**Text section:**
[Start of Attachment]

If you are like most people, you know you need a will but you’re reluctant to think about your death and the emotions that might surface when you talk to your spouse or children about the subject. Or if you have a will, it’s been buried in a safe or closet for several years and is deeply in need of an update. So you procrastinate and leave important decisions unmade.
Most families struggle with matters concerning death and inheritance. It is not easy to deal with the reality of your death, or face the complexities of wills and trusts.
But whether we acknowledge it or not we will all die one day. As Isaiah told King Hezekiah, “Thus says the LORD, ‘Set your house in order, for you are about to die’” (2 Kings 20:1).
And when death comes to us, we aren’t going to take anything with us. “And [Job] said: ‘Naked I came forth from my mother’s womb, and naked shall I go back there’” (Job 1:21). You’ve never seen a U-Haul behind a hearse, have you?
Someone else will get our stuff. “…I [Solomon] must leave them [my possessions] to the one who is to come after me. And who knows whether that one will be wise or a fool? Yet that one will take control of all the fruits of my toil and wisdom under the sun” (Ecclesiastes 2:18-19). All of our possessions become worthless to us the moment we take our last breath.
In light of these Bible verses, if you are a good steward of God’s blessings in life, you should also be a good steward in death. Planning your estate, can be a spiritual exercise as much as a financial and legal exercise.
First priority is to choose a guardian for underage children. While this may be uncomfortable to think about, it is one of the most important decisions you have to make. If you don’t choose a guardian, the courts will do it for you. The judge may choose someone who does not embrace your values or respect how you want your children to be raised.
It is wise to separate the roles of guardian of your children and trustee of your finances. This will help keep the guardian accountable to spend your estate’s finances solely for the benefit of your children.
The second thing to consider is arranging for a Power of Attorney, which is a designated individual who will handle your financial and health affairs if you are incapable of handling them.
A general power of attorney gives broad powers to a person to act in your behalf. A general power of attorney is often included in an estate plan to make sure someone can handle your financial affairs. An Ordinary Power of Attorney is only valid as long as you are capable of acting for yourself. It ends automatically if you become incapacitated or die.
If you are concerned about the potential for becoming mentally incompetent due to illness or accident you can sign a durable power of attorney. The durable Power Of Attorney will stay in effect even if you cannot think, act, or communicate.
A health care power of attorney grants your agent authority to make medical decisions for you if you are unconscious, mentally incompetent, or otherwise unable to make decisions on your own. While not the same thing as a living will, many states allow you to include your preference about being kept on life support.
Please be sure your power of attorney or living will documents come from a Catholic perspective, which states you must receive nutrition and hydration (food and water), even if these are dispensed medically because you are unable to eat or drink normally.
A Catholic Living Will does not require that you have to be kept alive artificially. It just states that nutrition and hydration are required until natural death occurs.

[End of Attachment]

**Information provided:**

[Start of Attachment]

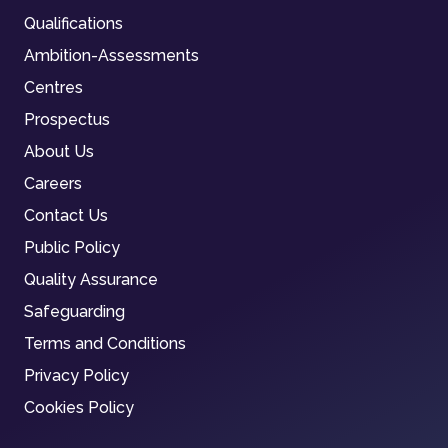
Qualifications
Ambition-Assessments
Centres
Prospectus
About Us
Careers
Contact Us
Public Policy
Quality Assurance
Safeguarding
Terms and Conditions
Privacy Policy
Cookies Policy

[End of Attachment]

**Tasks to perform:**
A) Quote the estate-planning text word for word, starting at "But whether we" and ending at "(2 Kings 20:1).".
B) According to the estate-planning text, what happens if parents do not choose a guardian for their underage children?
C) Decide whether each statement agrees with the estate-planning text, and support each yes or no with the deciding words quoted from it: (i) An Ordinary Power of Attorney stays valid after the person becomes incapacitated. (ii) The roles of guardian of the children and trustee of the finances should be kept separate. (iii) A Catholic Living Will requires that a person be kept alive artificially.

**Solutions:**
A)
But whether we acknowledge it or not we will all die one day. As Isaiah told King Hezekiah, “Thus says the LORD, ‘Set your house in order, for you are about to die’” (2 Kings 20:1).

B) The courts will choose a guardian for them.

C)
(i) No: "It ends automatically if you become incapacitated or die."
(ii) Yes: "It is wise to separate the roles of guardian of your children and trustee of your finances."
(iii) No: "A Catholic Living Will does not require that you have to be kept alive artificially."